What is ControlNet?

ControlNet is like an add-on neural network that works alongside Stable Diffusion to give you more precise control over the image generation process. Instead of relying on just a text prompt, ControlNet lets you feed extra image-based guidance (like sketches, edges, or poses) so the generated image better matches your vision.

Why was ControlNet created?

Stable Diffusion generates images from text, but sometimes the output can be unpredictable or not exactly what you want in terms of composition or structure.

ControlNet solves this by providing a strong conditioning signal — that is, it tells the model where and how to generate certain shapes or layouts based on the extra input you provide (like a rough sketch or an edge map).

How does ControlNet work?

Base model frozen: The original Stable Diffusion model is kept as is (weights frozen).
Add ControlNet module: A separate neural network (ControlNet) is trained to process the additional input (e.g., edge map, pose).
Conditioning: ControlNet outputs features that guide the diffusion process inside the main model.
Generation: During image generation, both the text prompt and ControlNet’s conditioning influence the final image.

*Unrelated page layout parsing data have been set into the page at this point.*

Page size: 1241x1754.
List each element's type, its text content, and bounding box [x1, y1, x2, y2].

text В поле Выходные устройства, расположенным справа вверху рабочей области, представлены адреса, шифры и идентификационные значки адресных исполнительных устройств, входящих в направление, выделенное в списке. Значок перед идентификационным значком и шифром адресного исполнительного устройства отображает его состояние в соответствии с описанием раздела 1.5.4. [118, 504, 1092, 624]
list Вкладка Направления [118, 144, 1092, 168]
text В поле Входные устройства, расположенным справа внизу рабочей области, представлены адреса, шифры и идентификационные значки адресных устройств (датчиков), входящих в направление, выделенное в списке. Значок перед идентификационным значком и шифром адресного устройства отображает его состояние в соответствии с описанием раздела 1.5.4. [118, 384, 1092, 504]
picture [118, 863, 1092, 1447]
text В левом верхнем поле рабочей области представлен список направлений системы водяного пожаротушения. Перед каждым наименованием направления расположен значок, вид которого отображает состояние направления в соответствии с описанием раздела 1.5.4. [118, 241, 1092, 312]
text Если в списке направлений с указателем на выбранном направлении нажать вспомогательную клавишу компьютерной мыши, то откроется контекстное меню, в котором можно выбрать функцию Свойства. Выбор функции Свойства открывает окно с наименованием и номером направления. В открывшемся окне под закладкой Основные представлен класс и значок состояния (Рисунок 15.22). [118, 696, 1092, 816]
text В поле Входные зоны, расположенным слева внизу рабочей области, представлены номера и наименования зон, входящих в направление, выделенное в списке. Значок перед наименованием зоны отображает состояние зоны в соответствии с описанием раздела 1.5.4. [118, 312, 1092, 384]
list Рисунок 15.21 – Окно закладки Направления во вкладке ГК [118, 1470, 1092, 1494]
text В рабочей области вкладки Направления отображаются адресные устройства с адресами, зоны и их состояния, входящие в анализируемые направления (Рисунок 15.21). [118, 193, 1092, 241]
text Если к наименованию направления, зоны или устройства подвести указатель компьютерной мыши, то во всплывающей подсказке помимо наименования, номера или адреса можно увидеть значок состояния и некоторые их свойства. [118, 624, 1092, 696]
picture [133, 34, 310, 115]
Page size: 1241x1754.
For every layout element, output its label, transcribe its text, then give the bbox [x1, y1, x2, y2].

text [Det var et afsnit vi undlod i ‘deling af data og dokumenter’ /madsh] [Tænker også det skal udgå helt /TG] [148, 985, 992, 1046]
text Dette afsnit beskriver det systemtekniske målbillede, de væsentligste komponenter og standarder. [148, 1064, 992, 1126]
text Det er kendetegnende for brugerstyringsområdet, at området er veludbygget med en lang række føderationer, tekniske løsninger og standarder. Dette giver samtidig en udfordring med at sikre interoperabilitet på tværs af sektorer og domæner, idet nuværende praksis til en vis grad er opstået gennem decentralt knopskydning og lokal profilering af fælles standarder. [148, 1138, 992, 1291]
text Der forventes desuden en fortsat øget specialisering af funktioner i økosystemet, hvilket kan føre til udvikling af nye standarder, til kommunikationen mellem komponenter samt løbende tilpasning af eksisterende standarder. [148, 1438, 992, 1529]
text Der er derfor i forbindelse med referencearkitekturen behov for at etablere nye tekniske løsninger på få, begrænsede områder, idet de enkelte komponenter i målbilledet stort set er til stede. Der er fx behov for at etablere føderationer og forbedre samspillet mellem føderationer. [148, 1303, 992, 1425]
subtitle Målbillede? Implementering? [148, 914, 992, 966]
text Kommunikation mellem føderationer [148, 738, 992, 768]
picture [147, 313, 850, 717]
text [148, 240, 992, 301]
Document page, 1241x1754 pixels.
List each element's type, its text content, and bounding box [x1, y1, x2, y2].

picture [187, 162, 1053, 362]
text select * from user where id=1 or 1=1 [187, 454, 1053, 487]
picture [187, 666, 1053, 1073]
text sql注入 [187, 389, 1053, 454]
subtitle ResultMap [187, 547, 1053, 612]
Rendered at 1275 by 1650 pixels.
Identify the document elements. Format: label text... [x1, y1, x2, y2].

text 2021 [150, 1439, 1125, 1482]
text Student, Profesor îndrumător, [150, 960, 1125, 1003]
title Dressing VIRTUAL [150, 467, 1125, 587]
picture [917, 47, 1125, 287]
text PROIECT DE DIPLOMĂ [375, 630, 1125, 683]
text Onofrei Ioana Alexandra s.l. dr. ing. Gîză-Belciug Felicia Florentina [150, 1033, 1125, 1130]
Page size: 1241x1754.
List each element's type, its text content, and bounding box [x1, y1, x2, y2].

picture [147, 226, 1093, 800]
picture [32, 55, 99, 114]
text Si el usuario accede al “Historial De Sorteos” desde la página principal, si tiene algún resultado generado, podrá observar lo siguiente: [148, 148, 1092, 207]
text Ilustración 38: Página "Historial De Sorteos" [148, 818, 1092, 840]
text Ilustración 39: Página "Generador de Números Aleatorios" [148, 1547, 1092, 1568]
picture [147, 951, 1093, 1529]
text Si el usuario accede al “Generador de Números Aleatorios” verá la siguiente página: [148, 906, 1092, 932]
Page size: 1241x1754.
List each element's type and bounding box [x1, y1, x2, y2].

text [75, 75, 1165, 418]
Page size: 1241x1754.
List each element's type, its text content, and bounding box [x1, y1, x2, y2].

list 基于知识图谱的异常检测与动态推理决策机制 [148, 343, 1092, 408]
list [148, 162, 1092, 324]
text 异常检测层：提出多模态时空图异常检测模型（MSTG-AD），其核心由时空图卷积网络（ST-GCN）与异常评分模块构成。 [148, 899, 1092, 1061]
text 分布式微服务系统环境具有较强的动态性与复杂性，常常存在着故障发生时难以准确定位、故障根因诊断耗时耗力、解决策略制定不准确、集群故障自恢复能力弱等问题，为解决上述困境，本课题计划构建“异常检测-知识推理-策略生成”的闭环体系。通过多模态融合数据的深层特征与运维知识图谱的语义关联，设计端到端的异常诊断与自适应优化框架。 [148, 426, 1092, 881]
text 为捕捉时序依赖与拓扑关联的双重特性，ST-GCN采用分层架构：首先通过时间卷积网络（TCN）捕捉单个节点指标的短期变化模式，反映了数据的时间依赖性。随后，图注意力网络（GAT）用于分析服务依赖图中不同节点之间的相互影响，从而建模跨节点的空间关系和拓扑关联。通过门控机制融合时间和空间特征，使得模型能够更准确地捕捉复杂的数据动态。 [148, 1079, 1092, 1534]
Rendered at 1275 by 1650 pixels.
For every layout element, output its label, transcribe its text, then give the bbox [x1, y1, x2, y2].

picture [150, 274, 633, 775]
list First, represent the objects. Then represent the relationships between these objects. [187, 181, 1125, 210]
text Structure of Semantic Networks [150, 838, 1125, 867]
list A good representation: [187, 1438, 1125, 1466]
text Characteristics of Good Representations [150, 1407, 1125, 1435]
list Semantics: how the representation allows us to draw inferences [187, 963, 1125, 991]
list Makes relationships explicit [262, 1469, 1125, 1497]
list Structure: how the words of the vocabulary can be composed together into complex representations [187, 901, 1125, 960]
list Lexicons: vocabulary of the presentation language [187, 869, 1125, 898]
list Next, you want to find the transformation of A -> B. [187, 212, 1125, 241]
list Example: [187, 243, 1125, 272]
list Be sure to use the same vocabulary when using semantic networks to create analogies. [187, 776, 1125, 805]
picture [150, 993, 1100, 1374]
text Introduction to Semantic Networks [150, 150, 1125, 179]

Common Control Types (Input Modalities):

Control Type	Description	Use case example
Canny	Edge detection from an image using the Canny algorithm	Generate an image that respects the outline of an existing drawing or photo
HED (Holistically-Nested Edge Detection)	A more sophisticated edge detection that captures fine details	Similar to Canny but captures edges more precisely
OpenPose	Extracts human body pose keypoints (stick figure style)	Generate images with a specific human pose or movement
Depth	Depth map that encodes distance information of objects	Generate images with correct 3D perspective and depth
Normal Map	Surface orientation map that helps with lighting and 3D shape	Useful for generating realistic 3D lighting effects
MLSD (Line Segment Detector)	Detects straight line segments	Useful for architectural or structured scenes

Why use ControlNet?

Precise composition control: Want your character standing in a certain pose? Use OpenPose.
Follow a sketch: Roughly draw outlines, and ControlNet will generate a detailed image matching it.
Maintain scene structure: Use edges or depth maps to keep buildings or objects in correct perspective.
Creative freedom: Mix text prompts with image hints for unique results.